Some residents said that they saw soldiers in uniform kill residents and burn houses. A 27-year-old woman, who stayed in her house after the gunfire erupted, described to Human Rights Watch how soldiers went door-to-door looking for any men that remained in her neighborhood.

“I saw the soldiers drag a man out of another house. They started beating him with their guns. They were beating him severely and he was crying,” she said. “The man then ran, and I saw the soldiers shoot him. I heard the gunshots and saw him fall. On the other side of the road the soldiers were beating other people.”

Another resident, a 32-year-old fisherman, believes soldiers killed his uncle, whose bad leg kept him from fleeing the town. He discovered his uncle’s badly beaten body after the attack.

“We had heard the soldiers say before [the attack] that since you people are not cooperating with us and are hiding your brothers, we will treat you as one of them,” the fisherman told Human Rights Watch. “I heard the soldiers say this. Everyone heard them say this. They were saying this in the open.”

The area where the attacks took place, Borno State, is Boko Haram’s stronghold. Military officials have accused Borno State residents of harboring Boko Haram members. Boko Haram has killed numerous Borno State residents, including community leaders whom it accuses of helping authorities identify group members, which has created a climate of fear in the area.

There are conflicting accounts as to how many people were killed in the attack.
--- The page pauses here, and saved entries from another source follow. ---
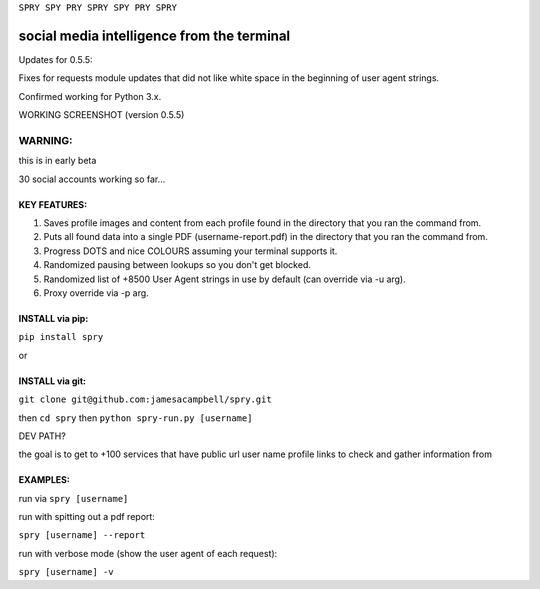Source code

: ``SPRY SPY PRY SPRY SPY PRY SPRY``

.. image:: https://img.shields.io/pypi/v/spry.svg
    :target: https://pypi.python.org/pypi/spry
.. image:: https://badges.gitter.im/Join%20Chat.svg
   :target:  https://gitter.im/sprypy/Lobby?utm_source=badge&utm_medium=badge&utm_campaign=pr-badge&utm_content=badge
.. image:: https://readthedocs.org/projects/spry/badge/?version=latest
   :target: http://spry.rtfd.io
   
social media intelligence from the terminal
-----------------------------------------------

Updates for 0.5.5:

Fixes for requests module updates that did not like white space in the beginning of user agent strings.

Confirmed working for Python 3.x.

WORKING SCREENSHOT (version 0.5.5)

.. image:: https://cloud.githubusercontent.com/assets/616585/17407123/259d637c-5a34-11e6-96b1-0ef1b82a9559.png

WARNING:
********
this is in early beta

30 social accounts working so far...

KEY FEATURES:
=============

1. Saves profile images and content from each profile found in the directory that you ran the command from.
2. Puts all found data into a single PDF (username-report.pdf) in the directory that you ran the command from.
3. Progress DOTS and nice COLOURS assuming your terminal supports it.
4. Randomized pausing between lookups so you don't get blocked.
5. Randomized list of +8500 User Agent strings in use by default (can override via -u arg).
6. Proxy override via -p arg.

INSTALL via pip:
================

``pip install spry``

or

INSTALL via git:
================

``git clone git@github.com:jamesacampbell/spry.git``

then ``cd spry`` then ``python spry-run.py [username]``

DEV PATH?

the goal is to get to +100 services that have public url user name profile links to check and gather information from

EXAMPLES:
=========

run via ``spry [username]``

run with spitting out a pdf report:

``spry [username] --report``

run with verbose mode (show the user agent of each request):

``spry [username] -v``



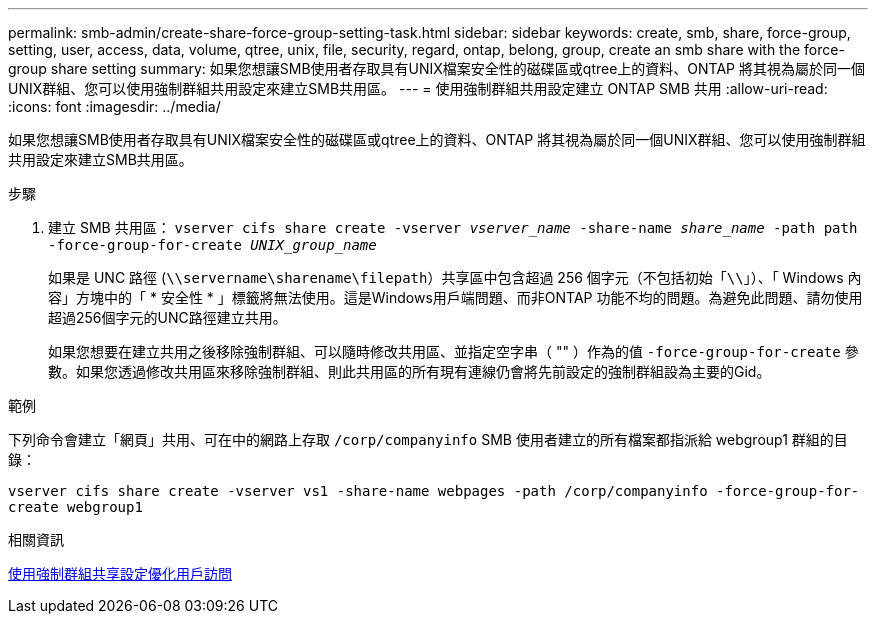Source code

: ---
permalink: smb-admin/create-share-force-group-setting-task.html 
sidebar: sidebar 
keywords: create, smb, share, force-group, setting, user, access, data, volume, qtree, unix, file, security, regard, ontap, belong, group, create an smb share with the force-group share setting 
summary: 如果您想讓SMB使用者存取具有UNIX檔案安全性的磁碟區或qtree上的資料、ONTAP 將其視為屬於同一個UNIX群組、您可以使用強制群組共用設定來建立SMB共用區。 
---
= 使用強制群組共用設定建立 ONTAP SMB 共用
:allow-uri-read: 
:icons: font
:imagesdir: ../media/


[role="lead"]
如果您想讓SMB使用者存取具有UNIX檔案安全性的磁碟區或qtree上的資料、ONTAP 將其視為屬於同一個UNIX群組、您可以使用強制群組共用設定來建立SMB共用區。

.步驟
. 建立 SMB 共用區： `vserver cifs share create -vserver _vserver_name_ -share-name _share_name_ -path path -force-group-for-create _UNIX_group_name_`
+
如果是 UNC 路徑 (`\\servername\sharename\filepath`）共享區中包含超過 256 個字元（不包括初始「``\\``」）、「 Windows 內容」方塊中的「 * 安全性 * 」標籤將無法使用。這是Windows用戶端問題、而非ONTAP 功能不均的問題。為避免此問題、請勿使用超過256個字元的UNC路徑建立共用。

+
如果您想要在建立共用之後移除強制群組、可以隨時修改共用區、並指定空字串（ "" ）作為的值 `-force-group-for-create` 參數。如果您透過修改共用區來移除強制群組、則此共用區的所有現有連線仍會將先前設定的強制群組設為主要的Gid。



.範例
下列命令會建立「網頁」共用、可在中的網路上存取 `/corp/companyinfo` SMB 使用者建立的所有檔案都指派給 webgroup1 群組的目錄：

`vserver cifs share create -vserver vs1 -share-name webpages -path /corp/companyinfo -force-group-for-create webgroup1`

.相關資訊
xref:optimize-user-access-force-group-share-concept.adoc[使用強制群組共享設定優化用戶訪問]
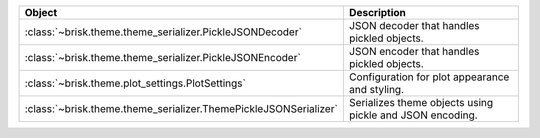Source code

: .. list-table::
   :header-rows: 1
   :widths: 30 70

   * - Object
     - Description
   * - :class:`~brisk.theme.theme_serializer.PickleJSONDecoder`
     - JSON decoder that handles pickled objects.
   * - :class:`~brisk.theme.theme_serializer.PickleJSONEncoder`
     - JSON encoder that handles pickled objects.
   * - :class:`~brisk.theme.plot_settings.PlotSettings`
     - Configuration for plot appearance and styling.
   * - :class:`~brisk.theme.theme_serializer.ThemePickleJSONSerializer`
     - Serializes theme objects using pickle and JSON encoding.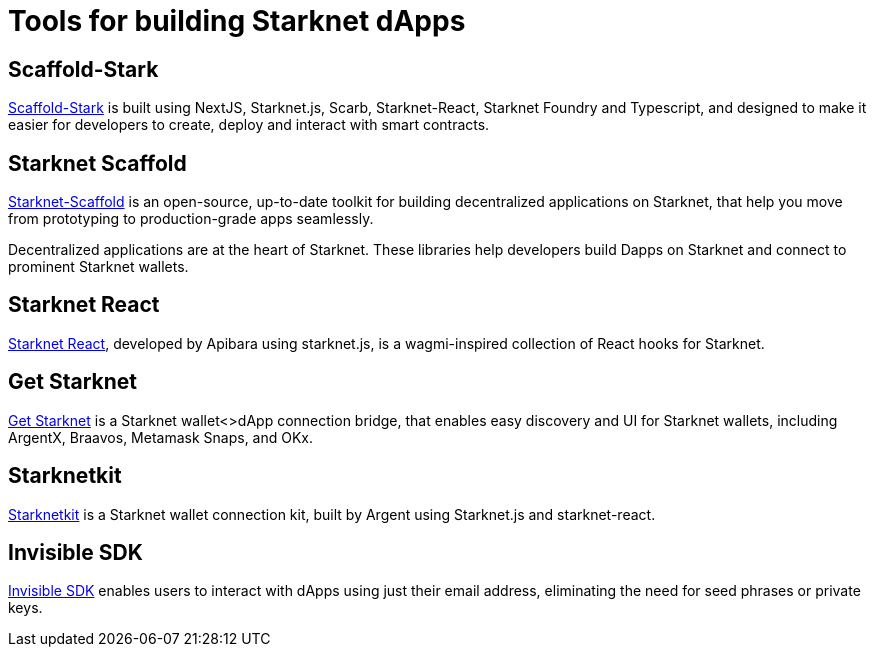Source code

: = Tools for building Starknet dApps

== Scaffold-Stark
https://scaffoldstark.com/[Scaffold-Stark^] is built using NextJS, Starknet.js, Scarb, Starknet-React, Starknet Foundry and Typescript, and designed to make it easier for developers to create, deploy and interact with smart contracts.

== Starknet Scaffold
https://www.starknetscaffold.xyz/[Starknet-Scaffold^] is an open-source, up-to-date toolkit for building decentralized applications on Starknet, that help you move from prototyping to production-grade apps seamlessly.

Decentralized applications are at the heart of Starknet. These libraries help developers build Dapps on Starknet and connect to prominent Starknet wallets.

== Starknet React
https://github.com/apibara/starknet-react[Starknet React^], developed by Apibara using starknet.js, is a wagmi-inspired collection of React hooks for Starknet.

== Get Starknet
https://github.com/starknet-io/get-starknet[Get Starknet^] is a Starknet wallet<>dApp connection bridge, that enables easy discovery and UI for Starknet wallets, including ArgentX, Braavos, Metamask Snaps, and OKx.

== Starknetkit
https://www.starknetkit.com/[Starknetkit] is a Starknet wallet connection kit, built by Argent using Starknet.js and starknet-react.

== Invisible SDK
https://docs.argent.xyz/tools/invisible-sdk[Invisible SDK^] enables users to interact with dApps using just their email address, eliminating the need for seed phrases or private keys.
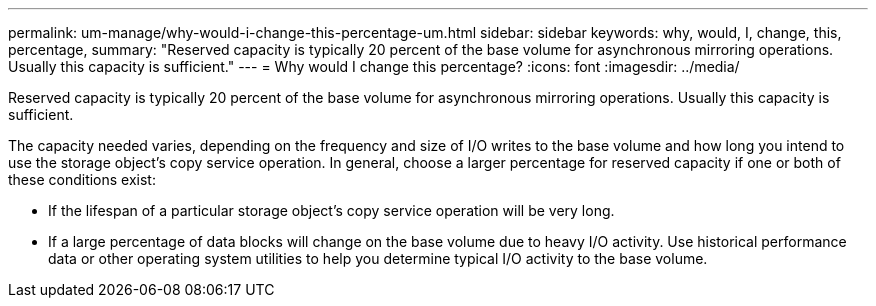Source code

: ---
permalink: um-manage/why-would-i-change-this-percentage-um.html
sidebar: sidebar
keywords: why, would, I, change, this, percentage,
summary: "Reserved capacity is typically 20 percent of the base volume for asynchronous mirroring operations. Usually this capacity is sufficient."
---
= Why would I change this percentage?
:icons: font
:imagesdir: ../media/

[.lead]
Reserved capacity is typically 20 percent of the base volume for asynchronous mirroring operations. Usually this capacity is sufficient.

The capacity needed varies, depending on the frequency and size of I/O writes to the base volume and how long you intend to use the storage object's copy service operation. In general, choose a larger percentage for reserved capacity if one or both of these conditions exist:

* If the lifespan of a particular storage object's copy service operation will be very long.
* If a large percentage of data blocks will change on the base volume due to heavy I/O activity. Use historical performance data or other operating system utilities to help you determine typical I/O activity to the base volume.

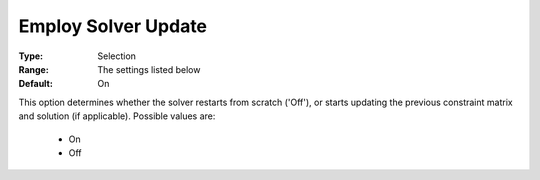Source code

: 

.. _option-AIMMS-employ_solver_update:


Employ Solver Update
====================



:Type:	Selection	
:Range:	The settings listed below	
:Default:	On	



This option determines whether the solver restarts from scratch ('Off'), or starts updating the previous constraint matrix and solution (if applicable). Possible values are:



    *	On
    *	Off



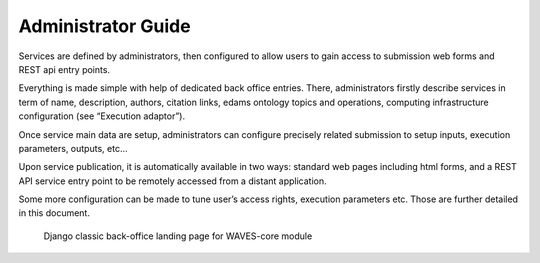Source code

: Administrator Guide
===================

Services are defined by administrators, then configured to allow users to gain access to submission web forms and REST api entry points.

Everything is made simple with help of dedicated back office entries.
There, administrators firstly describe services in term of name, description, authors, citation links, edams ontology topics and operations,
computing infrastructure configuration (see “Execution adaptor”).

Once service main data are setup, administrators can configure precisely related submission to setup inputs, execution parameters, outputs, etc…

Upon service publication, it is automatically available in two ways: standard web pages including html forms, and a REST API
service entry point to be remotely accessed from a distant application.

Some more configuration can be made to tune user’s access rights, execution parameters etc. Those are further detailed in this document.

    .. figure:: waves-admin.png
        :width: 90%
        :align: center
        :figclass: thumbnail

        Django classic back-office landing page for WAVES-core module


    .. toctree::
       :maxdepth: 3
       :numbered:

       runner/runners
       service/services
       service/submissions
       job/jobs
       example/howto



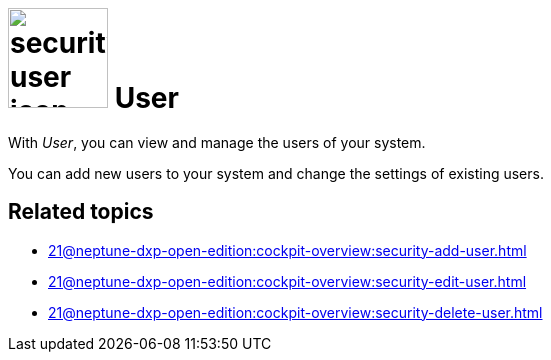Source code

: = image:security-user-icon.png[width=100] User

With _User_, you can view and manage the users of your system.

You can add new users to your system and change the settings of existing users.

== Related topics

* xref:21@neptune-dxp-open-edition:cockpit-overview:security-add-user.adoc[]
* xref:21@neptune-dxp-open-edition:cockpit-overview:security-edit-user.adoc[]
* xref:21@neptune-dxp-open-edition:cockpit-overview:security-delete-user.adoc[]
A community leader who participated in the burial of victims told Human Rights Watch that 183 people were buried on April 18 in individual graves within two cemeteries. Other victims were also later buried, he said. The military called these figures “terribly inflated,” and in an April 22 statement, Edokpaye claimed that only 37 people were killed – 30 of them Boko Haram members. He said that only one soldier and six civilians died.

Senator Maina Lawan, the federal senator representing Baga, told Human Rights Watch, based on a two-day site visit on April 25 and 26, that some 220 people had been buried in three cemeteries, while six others had been buried in separate locations.

None of the residents interviewed by Human Rights Watch saw how the fires were started on the night of April 16, but they all described seeing parts of the town alight. Two residents who returned to the town the following morning, April 17, said they saw soldiers in military vehicles setting fire to houses.

“I saw a group of soldiers throw explosive devices into houses,” one of the residents, a farmer, recalled. “They would throw [the explosive] and then fire would come out of it. I saw them do this to about 10 houses.”

Satellite images analyzed by Human Rights Watch indicate that damaged structures were likely caused by intense and widespread fires. Additional satellite data detected the presence of active fires in the southern part of the town on the night of April 16 and during the day of April 17, consistent with witness accounts and the location of identified building damages.